[Records provided Boundary: Start]

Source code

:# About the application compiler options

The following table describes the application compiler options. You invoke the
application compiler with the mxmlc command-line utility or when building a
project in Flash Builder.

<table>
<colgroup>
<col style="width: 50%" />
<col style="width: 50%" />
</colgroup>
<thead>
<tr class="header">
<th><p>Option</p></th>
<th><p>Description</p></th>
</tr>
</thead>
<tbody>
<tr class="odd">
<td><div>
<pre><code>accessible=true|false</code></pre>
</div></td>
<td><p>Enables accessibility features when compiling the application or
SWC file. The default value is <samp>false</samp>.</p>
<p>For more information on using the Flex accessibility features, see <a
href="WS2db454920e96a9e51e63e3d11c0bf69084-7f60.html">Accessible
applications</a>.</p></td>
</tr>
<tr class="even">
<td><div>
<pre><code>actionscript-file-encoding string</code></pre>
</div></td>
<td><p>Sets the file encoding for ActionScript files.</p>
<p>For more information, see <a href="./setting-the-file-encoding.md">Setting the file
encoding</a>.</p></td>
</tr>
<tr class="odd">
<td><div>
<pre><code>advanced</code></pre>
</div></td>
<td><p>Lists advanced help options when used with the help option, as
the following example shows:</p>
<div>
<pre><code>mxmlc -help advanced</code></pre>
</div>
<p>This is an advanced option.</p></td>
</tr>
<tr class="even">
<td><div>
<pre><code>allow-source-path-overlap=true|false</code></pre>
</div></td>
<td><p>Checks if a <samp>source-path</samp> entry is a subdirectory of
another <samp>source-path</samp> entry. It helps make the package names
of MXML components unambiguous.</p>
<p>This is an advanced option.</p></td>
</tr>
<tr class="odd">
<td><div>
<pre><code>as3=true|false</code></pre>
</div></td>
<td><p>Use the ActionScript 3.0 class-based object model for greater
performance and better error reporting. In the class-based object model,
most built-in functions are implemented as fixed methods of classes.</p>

[Records provided Boundary: End]

The reply should hold only the lines of the listing above starting at the line containing "About the application compiler options" and ending at the line containing "SWC file. The", exactly as written.

:# About the application compiler options

The following table describes the application compiler options. You invoke the
application compiler with the mxmlc command-line utility or when building a
project in Flash Builder.

<table>
<colgroup>
<col style="width: 50%" />
<col style="width: 50%" />
</colgroup>
<thead>
<tr class="header">
<th><p>Option</p></th>
<th><p>Description</p></th>
</tr>
</thead>
<tbody>
<tr class="odd">
<td><div>
<pre><code>accessible=true|false</code></pre>
</div></td>
<td><p>Enables accessibility features when compiling the application or
SWC file. The default value is <samp>false</samp>.</p>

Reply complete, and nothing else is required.